British Airways and BWIA International were serving the airport with wide body jetliners in 1993 with British Airways operating Boeing 747-200 aircraft and BWIA operating Lockheed L-1011 Tristar series 500 aircraft.

==Runway and taxiways==
The airport uses a single east–west runway, connected by two taxiways at its midsection, with turning bays at the end for back-tracking.

The airport is equipped with RNAV, VOR/DME, and NDB approaches.

==Other facilities==
The airport houses the Hewanorra Outstation of the Eastern Caribbean Civil Aviation Authority.

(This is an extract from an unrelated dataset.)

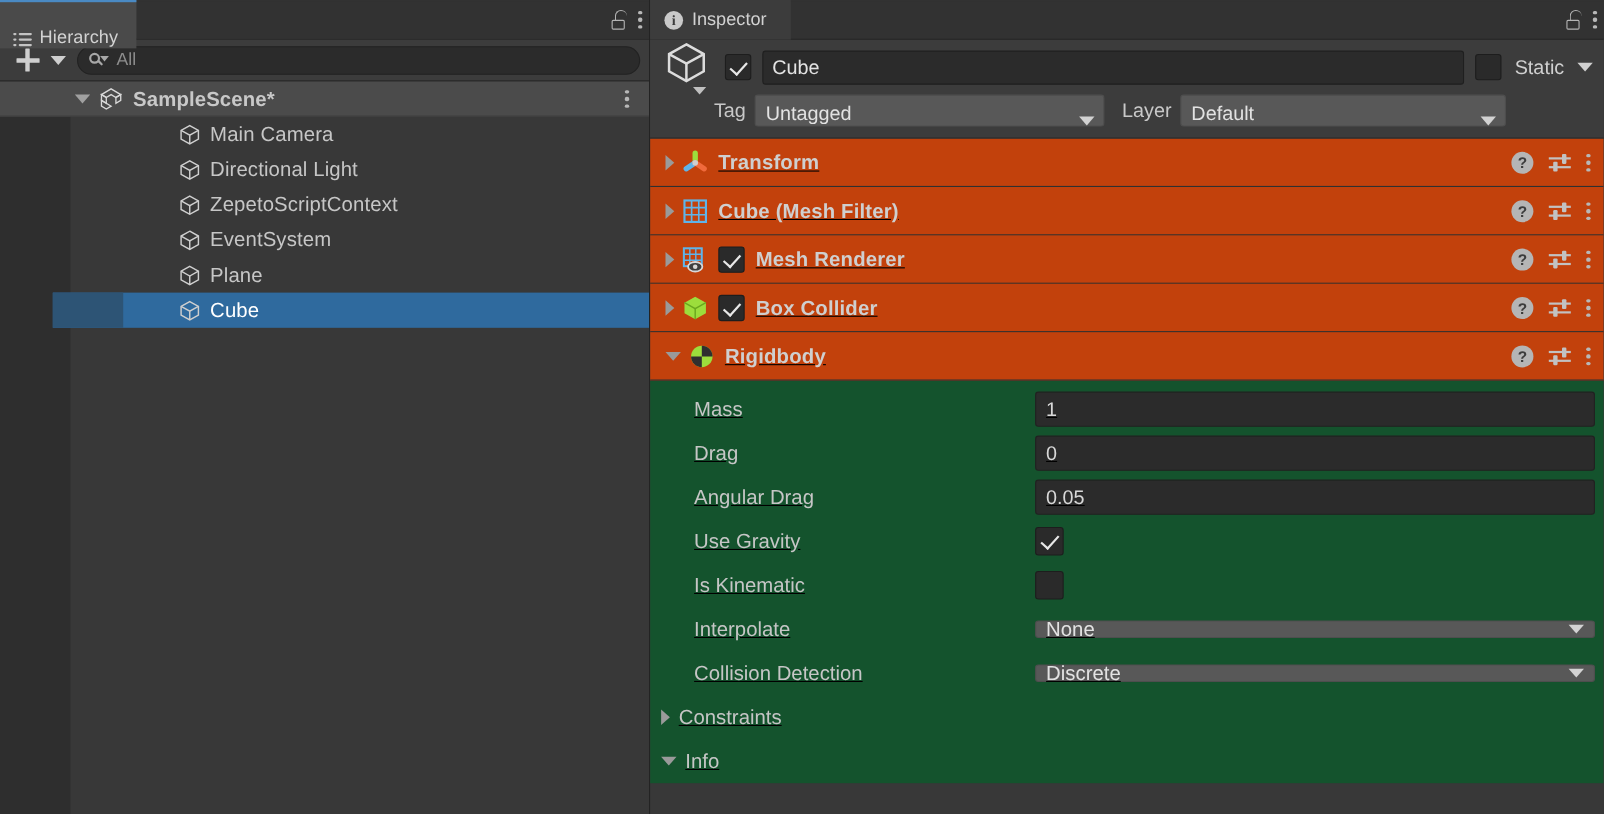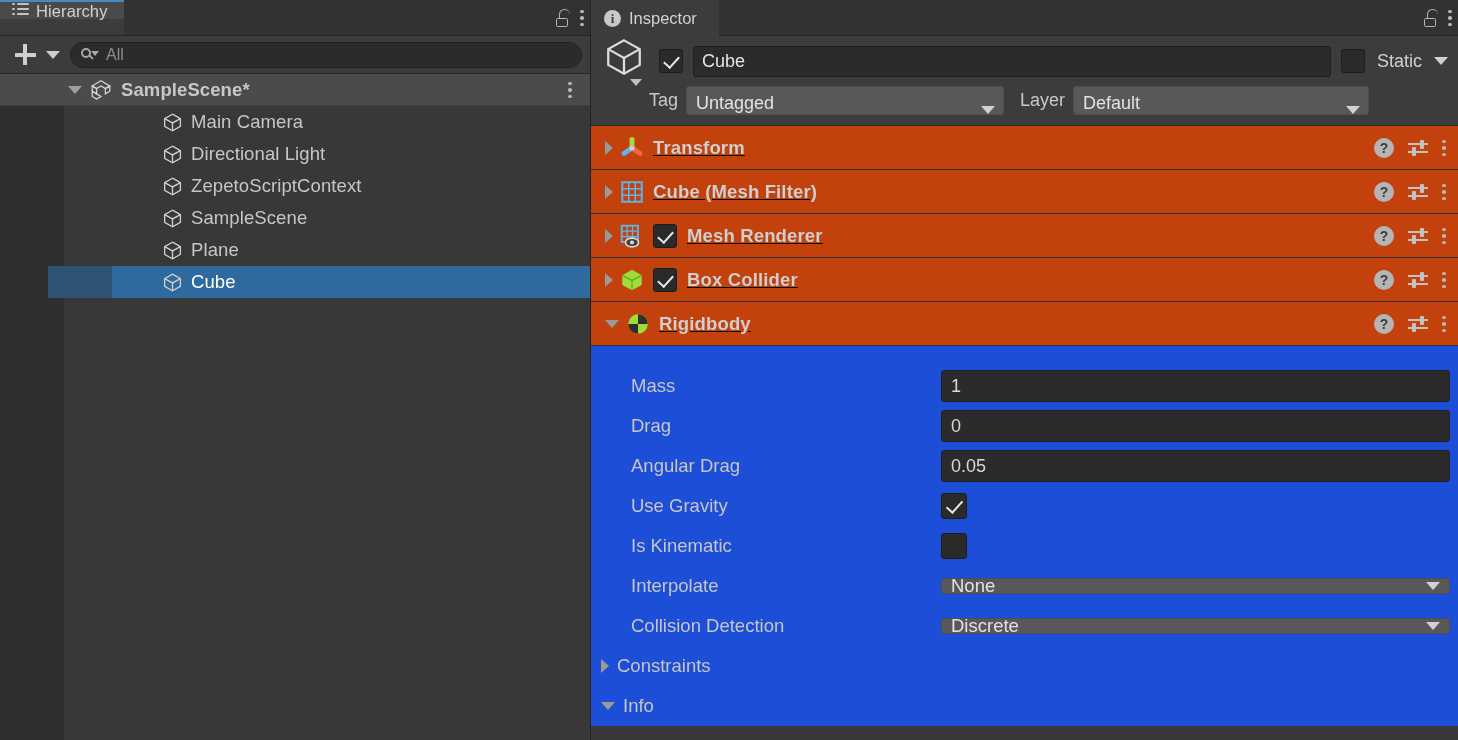"Hierarchy" .tab { align-items: flex-start -> flex-end; height: 19px -> 44px }
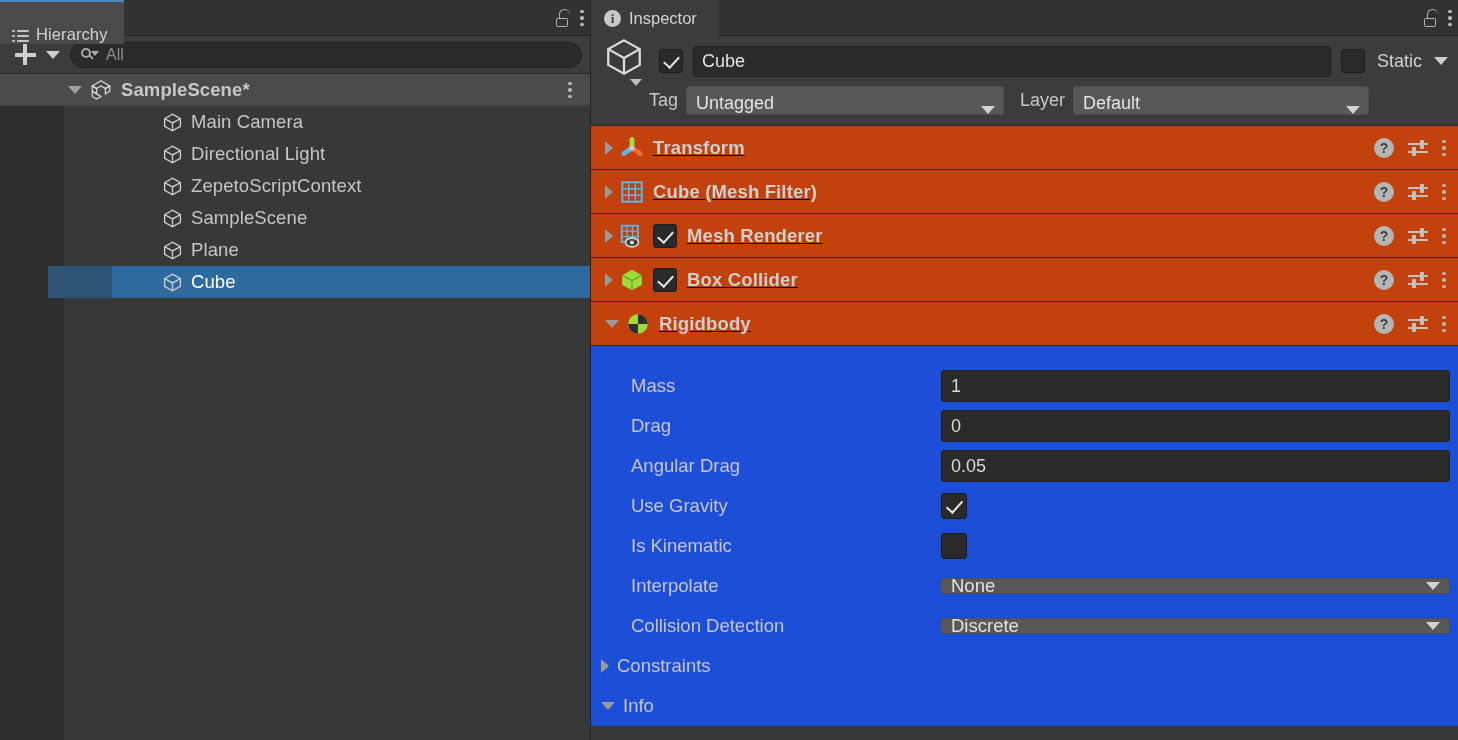"SampleScene" span.go-label { text: SampleScene -> EventSystem }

==Airlines and destinations==
===Passenger===

| Airlines | Destinations | Refs |
|---|---|---|
| Air Canada Rouge | Toronto–Pearson |  |
| American Airlines | Charlotte, Miami Seasonal: New York–JFK, Philadelphia |  |
| British Airways | London–Gatwick Seasonal: Georgetown–Cheddi Jagan, Grenada, Tobago |  |
| Delta Air Lines | Atlanta |  |
| JetBlue | New York–JFK Seasonal: Boston |  |
| United Airlines | Seasonal: Chicago–O'Hare, Newark |  |
| WestJet | Toronto–Pearson |  |

===Cargo===

| Airlines | Destinations | Refs |
|---|---|---|
| Air Cargo Carriers | Dominica–Douglas-Charles |  |
| Amerijet International | Miami, Port of Spain |  |

==Accidents and incidents==
- Quebecair Flight 714, a charter flight operated with a Boeing 707-123B from Toronto, crashed on its approach to Hewanorra International Airport on 19 February 1979. Wind shear caused the aircraft to halt its descent. The copilot, who was flying at the time, retarded the throttles, but the aircraft had just passed the wind shear zone, and the nose slammed into the runway and bounced twice, destroying the nose landing gear. There were no fatalities and only minor injuries. The aircraft was damaged beyond repair and was written off.
- Virgin Atlantic Flight 98 from A.N.R. Robinson International Airport on the island of Tobago landed on a flooded runway at the airport on 24 December 2013. The Airbus A330 sustained damage to panels on the underside of the aircraft near the pack bay. The adjacent Petite Riviere Du Vieux Fort had flooded and Eastern Caribbean Civil Aviation Authority investigators concluded the aircraft landed in one to two feet of water.